04/10/2015 08:15 - Folha de SP
Em seu cotidiano, a designer gráfica Renata Mesquita, 37, só
usa o carro em situações específicas: quando chove, quando as distâncias
realmente são muito longas ou quando está cansada demais para pedalar -o que parece
ser raridade.
"A minha vida gira em torno da bicicleta, faço tudo com
ela e me sinto muito bem", diz Mesquita.
A designer é minoria entre os que pedalam na capital
paulista. De acordo com uma pesquisa inédita sobre o perfil de quem usa
bicicleta, realizada pela Ciclocidade (Associação dos Ciclistas Urbanos de São
Paulo), apenas 14% dos usuários habituais são do sexo feminino. O levantamento
ouviu 1.804 ciclistas.
O universo dos paulistanos que andam de bicicleta é formado
majoritariamente por homens entre 25 e 34 anos, e os motivos apontados para a
baixa porcentagem de mulheres vão de sensação de insegurança ao uso de salto
alto.
"O que explica muito a diferença é a divisão desigual
do trabalho entre homens e mulheres", diz Ana Carolina Nunes, uma das
coordenadoras da pesquisa. "A mulher tem atribuições que exigem mais
deslocamentos, e planejá-los é mais difícil para elas."

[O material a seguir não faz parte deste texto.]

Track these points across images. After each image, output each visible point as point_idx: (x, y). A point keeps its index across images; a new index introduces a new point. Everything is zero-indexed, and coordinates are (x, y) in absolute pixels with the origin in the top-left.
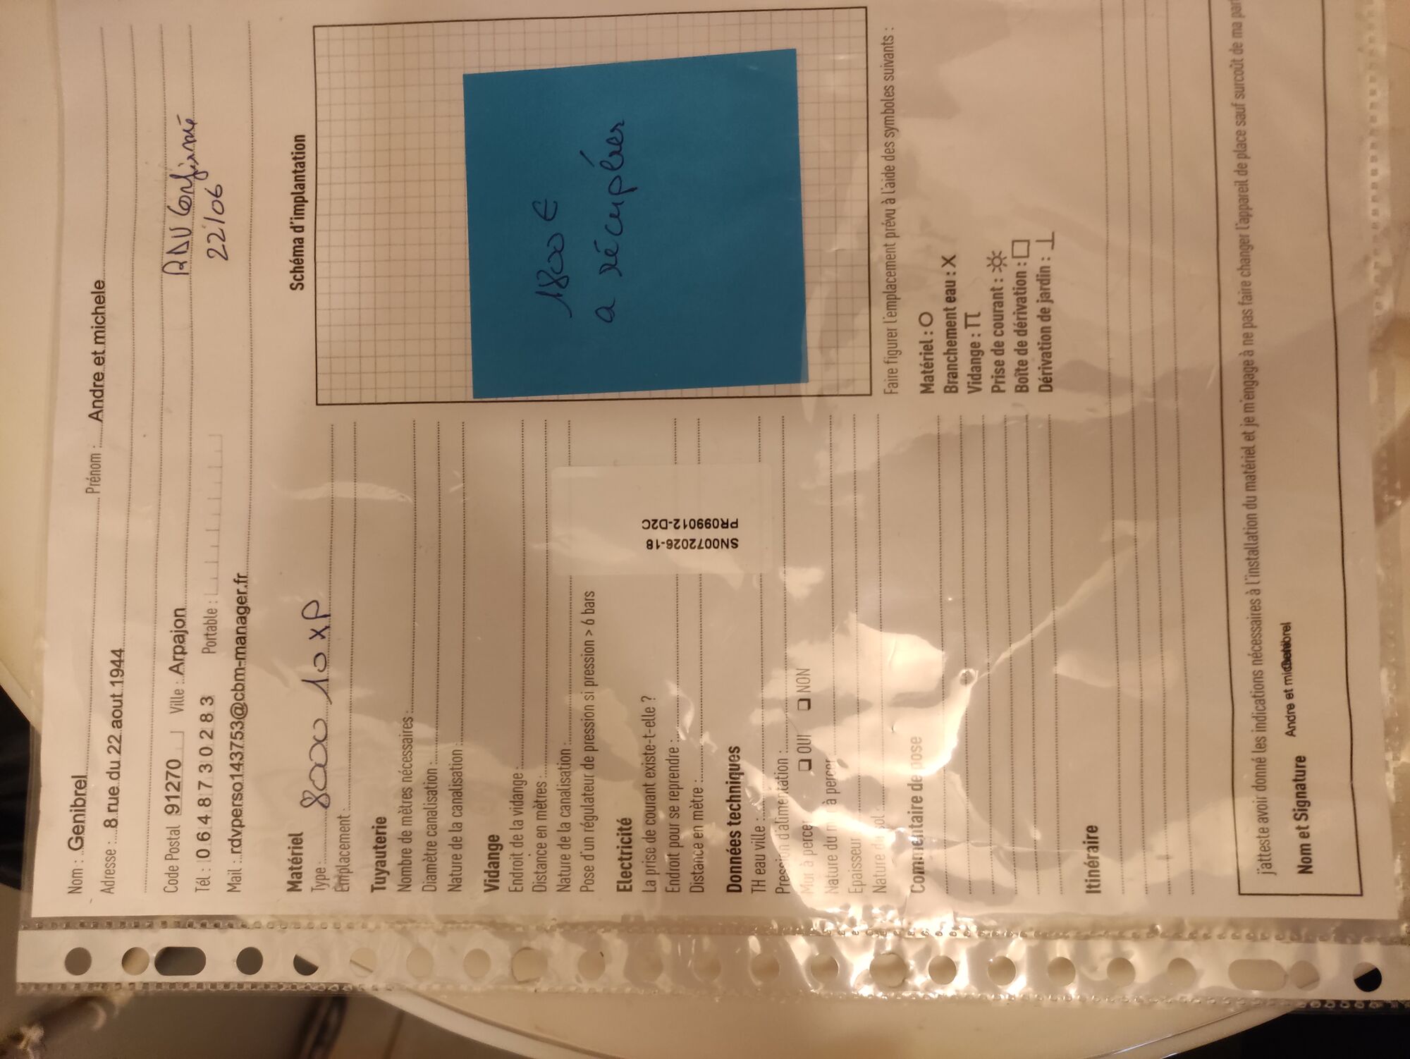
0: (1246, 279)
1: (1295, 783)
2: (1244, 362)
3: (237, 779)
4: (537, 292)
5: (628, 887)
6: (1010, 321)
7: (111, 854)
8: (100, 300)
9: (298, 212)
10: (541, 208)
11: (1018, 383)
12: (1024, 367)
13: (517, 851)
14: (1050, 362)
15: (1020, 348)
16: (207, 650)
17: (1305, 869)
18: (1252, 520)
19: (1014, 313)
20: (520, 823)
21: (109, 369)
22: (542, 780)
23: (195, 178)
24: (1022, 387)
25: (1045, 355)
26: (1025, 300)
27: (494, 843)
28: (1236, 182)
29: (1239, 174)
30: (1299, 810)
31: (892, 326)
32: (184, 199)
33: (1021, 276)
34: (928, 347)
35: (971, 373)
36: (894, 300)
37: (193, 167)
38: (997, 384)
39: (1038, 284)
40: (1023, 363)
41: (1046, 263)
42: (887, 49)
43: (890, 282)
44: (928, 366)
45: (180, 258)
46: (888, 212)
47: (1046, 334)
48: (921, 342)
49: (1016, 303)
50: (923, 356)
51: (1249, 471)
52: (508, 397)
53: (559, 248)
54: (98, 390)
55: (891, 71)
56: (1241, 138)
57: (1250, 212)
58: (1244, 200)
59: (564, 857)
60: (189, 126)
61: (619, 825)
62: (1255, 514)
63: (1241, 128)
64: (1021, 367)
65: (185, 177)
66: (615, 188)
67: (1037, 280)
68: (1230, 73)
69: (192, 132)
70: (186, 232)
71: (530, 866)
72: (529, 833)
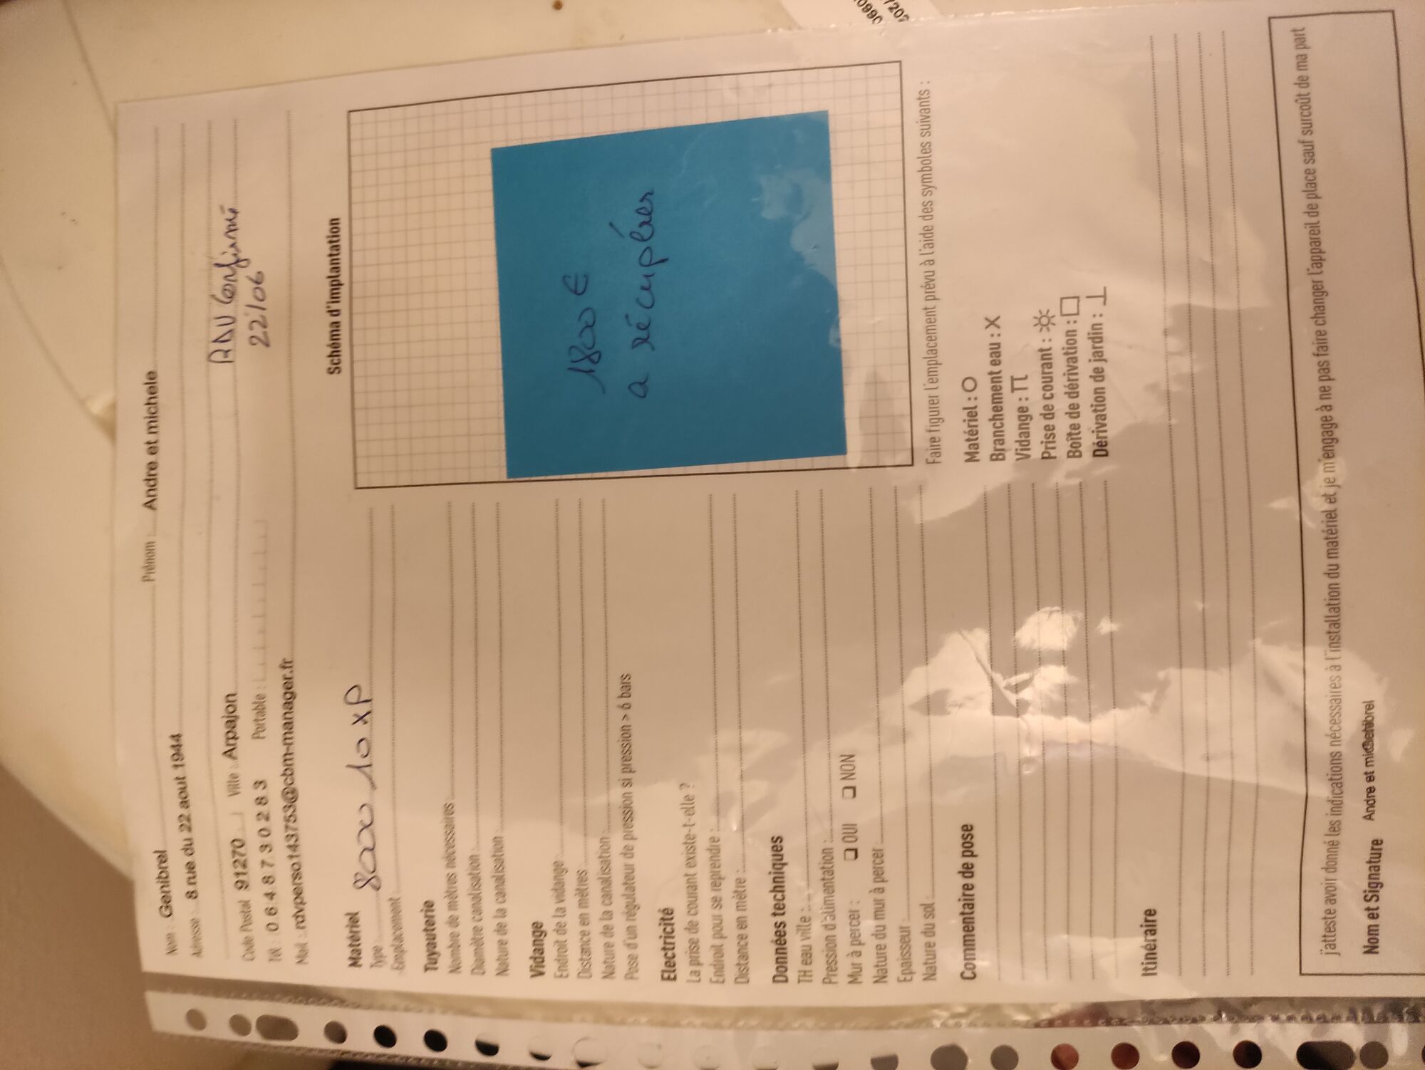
0: (1321, 328)
1: (1368, 865)
2: (1322, 418)
3: (295, 860)
4: (570, 369)
5: (672, 976)
6: (1060, 384)
7: (195, 923)
8: (153, 391)
9: (335, 297)
10: (571, 283)
11: (1070, 449)
12: (1077, 431)
13: (562, 938)
14: (1105, 425)
15: (1071, 411)
16: (256, 736)
17: (1372, 948)
18: (1334, 592)
19: (1064, 374)
20: (563, 910)
21: (163, 458)
22: (583, 868)
23: (238, 266)
24: (1074, 452)
25: (1099, 418)
26: (1075, 360)
27: (538, 930)
28: (1306, 224)
29: (1309, 215)
30: (1370, 891)
31: (933, 393)
32: (227, 287)
33: (1071, 334)
34: (972, 414)
35: (1019, 439)
36: (935, 366)
37: (235, 255)
38: (1048, 450)
39: (1090, 343)
40: (1075, 427)
41: (1097, 320)
42: (923, 104)
43: (930, 347)
44: (973, 433)
45: (225, 346)
46: (927, 274)
47: (1100, 396)
48: (965, 409)
49: (1066, 364)
50: (967, 422)
51: (1331, 536)
52: (542, 476)
53: (590, 322)
54: (151, 479)
55: (927, 127)
56: (1310, 177)
57: (1324, 256)
58: (1316, 242)
59: (608, 945)
60: (231, 215)
61: (661, 915)
62: (1337, 584)
63: (1310, 166)
64: (1073, 432)
65: (228, 265)
66: (646, 260)
67: (1089, 338)
68: (1295, 109)
69: (234, 221)
70: (228, 321)
71: (574, 954)
72: (572, 919)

Para a ativista Talita Noguchi, 29, sócia-proprietária do
bar e bicicletaria Las Magrelas, a diferença é reflexo de uma estrutura social
excludente. Na periferia, o número de mulheres ciclistas cai para 9%.
"Discute-se pouco esse recorte de gênero dentro de
vários âmbitos da sociedade, inclusive na mobilidade. Se a mulher não faz
coisas, não é porque não quer, mas porque falta estrutura e discussão",
diz Noguchi.
Ela também é uma das fundadoras do Pedalinas, um dos
coletivos femininos de ciclistas de São Paulo. Esses grupos se reúnem como
forma de incentivar as mulheres a usarem mais a bicicleta em seus trajetos.
ELAS NO PEDAL
O encontro das Pedalinas acontece todo primeiro sábado do
mês, às 15h, na praça do Ciclista, na Paulista.
O mesmo fazem grupos como o Girls Night Ride, Saia na Noite
e o Pelotão das Minas, organizado pela designer Renata Mesquita desde janeiro
deste ano. As reuniões das "minas" acontecem todas as quartas-feiras,
das 7h às 8h30, na ciclovia da marginal Pinheiros.
Mesquita atribui a baixa presença de mulheres e suas bikes
nas ruas ao medo da agressividade do trânsito e à falta de contato com outras
ciclistas do mesmo sexo -o que foi um incentivo para a criação do grupo. Isso
sem falar no assédio que recebem, que ela diz considerar ser a principal
dificuldade das meninas que se colocam sobre duas rodas.
"Nós não podemos colocar um shorts mais curto para
andar de bike. É muito raro eu sair de bicicleta e não levar uma cantada. Tem
gente que acha que isso faz bem para o ego, mas eu acho falta de
respeito."
A fotógrafa Paula Carpi, 27, diz não se incomodar tanto com
as cantadas que às vezes recebe no caminho que faz de casa para o trabalho, mas
evita ciclovias mal iluminadas e vazias. "Só vou se estiver acompanhada de
um grupo de amigos."
Para Susana Nogueira, coordenadora do Departamento de
Planejamento Cicloviário da CET (Companhia de Engenharia de Tráfego), é a
sensação de insegurança que mantém baixo o número de mulheres ciclistas nas
ruas de São Paulo, já que elas precisariam "se sentir seguras pra se expor
no trânsito".
Ana Carolina Nunes, que coordenou a pesquisa, diz que o
argumento é "reducionista". "Todos querem se sentir seguros,
tanto homens quanto mulheres." Para ela, o fenômeno é mais explicado por
fatores sociais do que pela infraestrutura.
Segundo Nogueira, da CET, não há previsão de políticas
específicas voltadas para a questão de gênero dentro do ciclismo. "Não
temos que fragmentar. Entendemos que, a partir do momento que fazemos políticas
públicas, elas são inclusivas e devem servir a todos os cidadãos que compõem a
cidade."
Para tentar preencher essa lacuna, a Ciclocidade criou o
Grupo de Estudos de Gênero. Até o começo de 2016, eles devem lançar uma nova
pesquisa para compreender quais são as barreiras que impedem o crescimento no
número de mulheres que pedalam regularmente na capital paulista e propor ações.